Salvador
Dalí, com seu bigode apontando para outros planetas e uma bengala dourada
batendo ritmadamente no chão, desembarcou em Três Corações com a certeza de que
ali havia algo que nem o surrealismo ousava imaginar.
Era 1948, de
fato, mas para Dalí podia ser também 1936 ou 1954, quem sabe? O tempo, para
Dalí, sempre foi uma gelatina.
A realidade é
que, ao pisar na simpática cidade do sul de Minas, onde, por coincidência,
atualmente gozo do meu refúgio alternativo, sentiu, Dalí, algo vibrando.
E não era
trem.
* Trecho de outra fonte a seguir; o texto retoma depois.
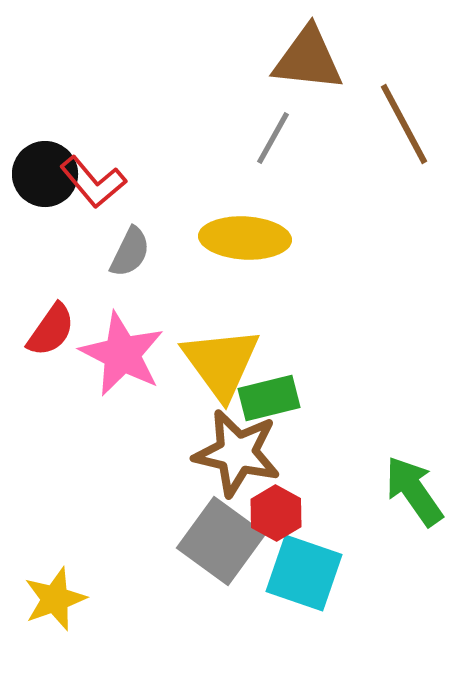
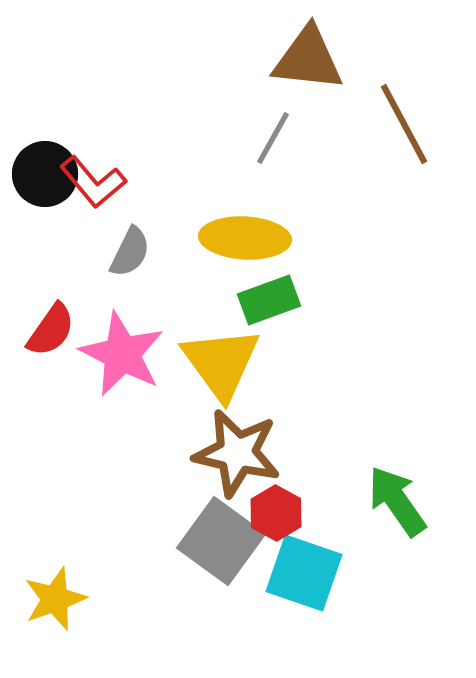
green rectangle: moved 98 px up; rotated 6 degrees counterclockwise
green arrow: moved 17 px left, 10 px down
Era destino...
Caminhava
pela praça central como quem flutua, olhando para o céu com os olhos
arregalados e exclamando:
— ¡Esto no es
Brasil, esto es un sueño tropical de Gaia!
Foi quando
viu um menino sentado na calçada controlando com pés hábeis uma bola surrada. Ria
sozinho. Joelhos ralados e os olhos acesos.
— ¿Cómo te
llamas, niño?, perguntou Dalí com voz de quem interroga o cosmos.
— Edson, mas
me chamam de Dico.
Dalí se
agachou.
Olhou nos
olhos do menino e viu ali um universo em gestação: pernas de bailarina,
instinto de raio, olhar de rei.
— Tú no eres
niño. Eres movimiento puro. Eres el delirio de un relógio em forma de esfera.
O menino riu,
sem entender. Mas gostou do sujeito.
Dalí então
pegou do bolso um pequeno caderno de anotações. Rasgou uma folha. Nela desenhou
um relógio derretendo sobre uma trave. E escreveu:
“O tempo vai
tentar te deter. Mas você não joga com o tempo. Você joga com a eternidade.”
Dobrou o
papel, entregou ao garoto e disse:
— Guarde
isso. Um dia você entenderá. Quando o mundo inteiro te chamar de rei.
O menino
apenas respondeu com um sorriso tímido, como quem ainda não sabe que vai ser
imortal.
Dalí, então
se despediu da cidade subindo numa carroça puxada por um burro de um olho só. Disse que precisava ir antes que a realidade o
alcançasse.
E
desapareceu...
Anos depois,
um certo Pelé, ao marcar seu milésimo gol, disse num sussurro que poucos
ouviram:
— Isso
aqui... parece sonho.
E talvez
fosse.
Agosto, 2025
Nota
do autor
Salvador
Dalí
(1904–1989) foi um pintor, escultor e pensador catalão, um dos maiores
expoentes do surrealismo. Com obras oníricas, provocativas e repletas de
símbolos, como os relógios derretidos de A Persistência da Memória, explorou o
inconsciente, a identidade e o tempo com irreverência e genialidade.
Pelé,
Edson Arantes do Nascimento,
(1940–2022), nascido em Três Corações, é considerado o maior jogador de futebol
de todos os tempos. Combinando arte, técnica e intuição, encantou o mundo com
seus gols e sua simplicidade. Recebeu o título de Rei do Futebol e permanece
símbolo universal de beleza no esporte.